Escaping ESKAPE resistance: in vitro and in silico studies of multifunctional carbamimidoyl-tethered indoles against antibiotic-resistant bacteria

Abstract

Combining the hybridization and repurposing strategies, six compounds from our in-house library and having a designed hybrid structure of MBX-1162, pentamidine and MMV688271 were repurposed as potential antibacterial agents. Among, compounds 1a and 1d elicited potential sub-µg ml −1 activity against the high-priority antibiotic-resistant Gram-positive members of ESKAPE bacteria as well as antibiotic-susceptible Gram-positive bacteria. Furthermore, they showed potential low µg ml −1 activity against the explored critical-priority antibiotic-resistant Gram-negative members of ESKAPE bacteria. In time–kill assay, compound 1a has effective 0.5 and 0.25 µg ml −1 antibacterial lethal concentrations against MRSA in exponential growth phase. In silico investigations predicted compounds 1a and 1d as inhibitors of the open conformation of undecaprenyl diphosphate synthase involved in bacterial isoprenoid synthesis.
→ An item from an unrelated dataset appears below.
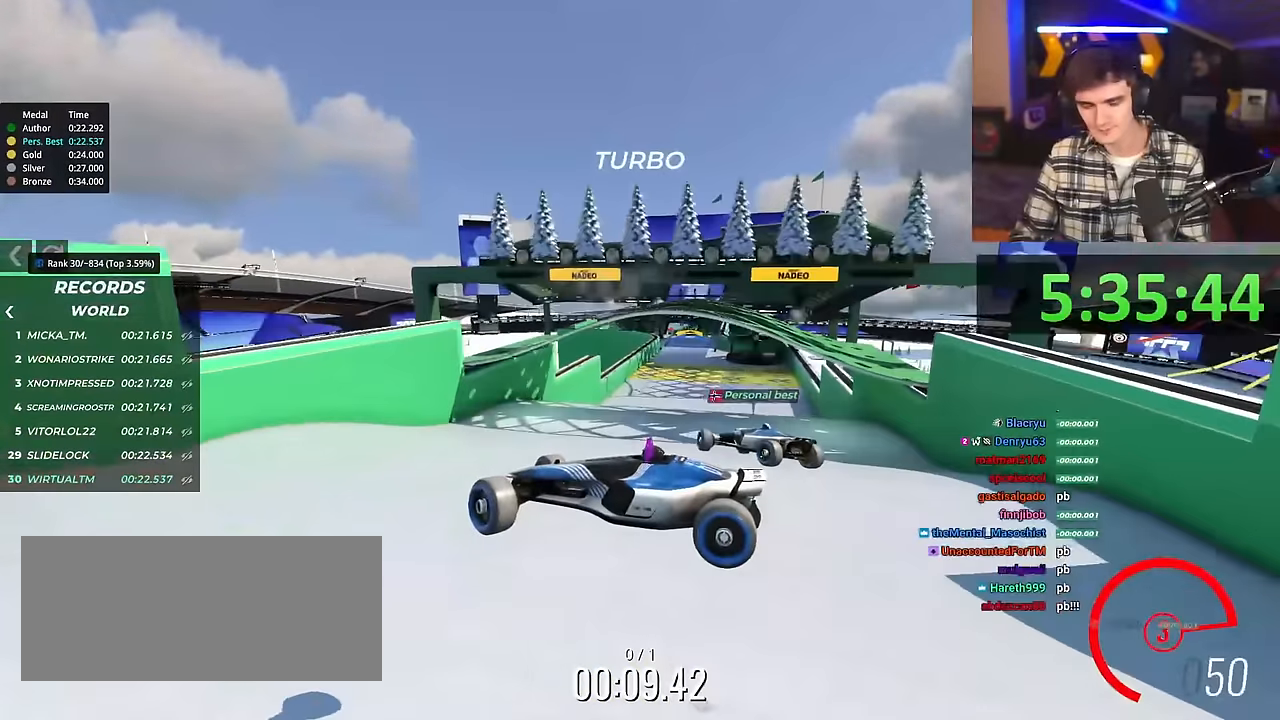
{"keys": ["right", "up"], "events": []}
In addition, compounds 1a and 1d were predicted as inhibitors of NADPH-free but not NADPH-bound form of ketol-acid reductoisomerase and may also serve as potential B-DNA minor groove binders with possible differences in the molecular sequence recognition. Overall, compounds 1a and 1d are presented as multifunctional potential antibacterial agents for further development against high- and critical-priority Gram-positive and Gram-negative antibiotic-resistant ESKAPE bacterial pathogens as well as antibiotic-susceptible Gram-positive bacterial pathogens.